Tuesday, September 17, 2002
CHAFF
What a word is 'chaff,' truly biblical in its power, perfectly conveying the castoff, the useless, the windblown negligible fragment. There will always be chaff. But the bad rap isn't completely unwarranted. Soba chaff, for instance, makes an excellent filling for singularly uncomfortable pillows. As for rice chaff, naturally the big chaff here in Japan, it seems that not much is done with it; each year after the rice harvest there is a surfeit of the stuff, and of the punky scent of its slow burning in situ. Specifically it comprises the rice hulls, of which there are light beige piles everywhere after the grains have been culled, hulled, bagged and stored away.
I've recently learned of the many gardening uses of rice chaff, for example it is an ideal mulch, and soil loosener, among its other qualities. So I've been keeping a lookout for unwanted chaff to use in my garden. But the problem is, how do you tell if a pile of chaff is really unwanted? Just because it's sitting in a pile in the corner of a paddy doesn't mean it's been orphaned. This may be an intercultural thing, but it keeps me from going to farmer-neighbors' doors and asking "Say, do you have any unwanted chaff lying around?"
And is chaff ever really wanted, or is it simply one of those non-commodities farmers have to put somewhere, like worn-out tractor parts? Many of the farmers, as I say, simply burn their chaffpiles right in the fields to get rid of them, generating an aroma that characterizes this time of year (like autumn leaves back in a NY of the past, but much less aromatic) and leaving ash scars all over their fields like geomantic moxibustion.

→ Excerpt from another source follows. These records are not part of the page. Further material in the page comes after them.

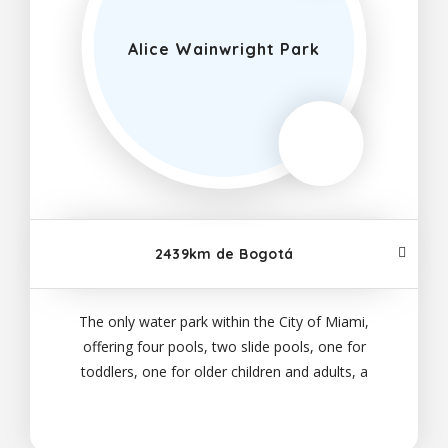
Alice Wainwright Park
2439km de Bogotá
The only water park within the City of Miami,
offering four pools, two slide pools, one for
toddlers, one for older children and adults, a
recreation pool and a lazy river, all ages can come
and cool off in the summer months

There seems to be nothing systematic about this; some farmers simply let the chaff lie where it falls, some put it in piles at the paddy edge, or in small piles here and there randomly; others lay it down in strips, others mete it out neatly along the rows, some use it to blanket their daikon (BIG radish) sprouts, all of this I suppose reflecting the character of each farmer in some way, and the way he thinks about time, and his fields, how punctilious or fussy or lazy or symmetrically inclined he is.
The other day farmer T., who has a field across the road, drove up with six big bags of chaff (more than twice the size of the conventional western burlap bag) in the back of his truck and, taking each bag in turn in his arms, the bags being nearly as big as he, staggered to a different part of the now dry, shorn paddy and spun around fast and randomly like a kid in a schoolyard, whirling and scattering chaff everywhere till the bag was empty and he went dizzying back to get the next bag.
His was the most fun chaffscatter I've ever seen, by far. That chaff was definitely used, and each summer farmer T.'s rice plants appear to be happier than most. The cattle rancher across the Lake where I get my fertilizer simply scatters chaff six inches deep on the concrete floor of his cattle barn, then every couple days plows it all into big piles outside and lets it heat itself up till it's cured into the finest organic compost in Shiga Prefecture. Folks come from kilometers around to smile as they shovel it into bags to take home and spread on their gardens.